Object Write: Whenever the client issues an upload instruction, the intermediate server accepts the file and uploads it to the storage device. Similarly, during uploading an edited object, the intermediate server PUTs the object on the object server. In case of users having multiple devices, the client will notify the intermediate server about the changes made to the directory. Accordingly, the intermediate server will run the synchronizer after a few checks and finally the synchronizer will sync the object appropriately.

Once the user goes offline, it can only access the locally stored objects in the directory. The changes made to the directory are synced only when the client goes online again.

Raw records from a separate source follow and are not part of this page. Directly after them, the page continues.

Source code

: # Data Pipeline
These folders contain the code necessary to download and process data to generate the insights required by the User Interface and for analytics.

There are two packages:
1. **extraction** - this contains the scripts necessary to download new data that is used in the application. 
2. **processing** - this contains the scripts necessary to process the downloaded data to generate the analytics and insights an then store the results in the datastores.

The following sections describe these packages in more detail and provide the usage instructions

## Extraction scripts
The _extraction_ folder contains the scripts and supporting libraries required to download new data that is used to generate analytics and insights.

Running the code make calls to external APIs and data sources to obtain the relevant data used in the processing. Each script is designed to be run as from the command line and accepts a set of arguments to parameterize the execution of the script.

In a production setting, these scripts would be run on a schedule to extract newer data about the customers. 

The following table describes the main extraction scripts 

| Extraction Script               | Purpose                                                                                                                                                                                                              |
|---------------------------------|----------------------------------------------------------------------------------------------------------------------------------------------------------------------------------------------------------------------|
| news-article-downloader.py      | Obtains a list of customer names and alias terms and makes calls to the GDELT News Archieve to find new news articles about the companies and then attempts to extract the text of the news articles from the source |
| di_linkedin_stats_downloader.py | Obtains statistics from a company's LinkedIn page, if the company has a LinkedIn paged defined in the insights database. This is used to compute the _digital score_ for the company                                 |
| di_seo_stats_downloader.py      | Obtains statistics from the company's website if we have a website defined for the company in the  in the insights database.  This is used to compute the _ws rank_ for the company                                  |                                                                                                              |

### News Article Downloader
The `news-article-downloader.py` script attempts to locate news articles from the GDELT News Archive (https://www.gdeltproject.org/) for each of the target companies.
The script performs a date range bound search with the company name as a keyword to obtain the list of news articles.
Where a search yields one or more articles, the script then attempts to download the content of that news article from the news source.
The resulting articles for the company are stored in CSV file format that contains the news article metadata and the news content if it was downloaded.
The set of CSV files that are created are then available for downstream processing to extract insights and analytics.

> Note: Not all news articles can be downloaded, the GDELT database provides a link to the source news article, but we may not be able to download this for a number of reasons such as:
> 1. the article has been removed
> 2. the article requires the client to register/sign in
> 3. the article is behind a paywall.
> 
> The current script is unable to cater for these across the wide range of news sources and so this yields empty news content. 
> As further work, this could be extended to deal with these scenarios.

Potential advantages of the proposed implementation

Since the communication among different entities is based on REST, it is easy to support various devices for file synchronization.

Since object storage has metadata capabilities, it helps intermediate server to use synchronization metadata.

Periodic synchronization process running at the client or the intermediate server is avoided as the client triggers the synchronization activity only when it detects changes made to its synced directory.

CONCLUSIONS AND FUTURE WORK

In this paper we have proposed an intermediate server based object storage for file storing and sharing. Extending metadata feature of object storage, authentication by intermediate server are few of the important implementation steps that are completed. Synchronization in case of multiple client devices is yet to be implemented. This implementation can be extended by allowing object or container sharing as well as allowing multiple containers in a single account. Also various conflicts ate yet to be handled that will arise during simultaneous updation, deletion or uploading of objects on different devices of same user.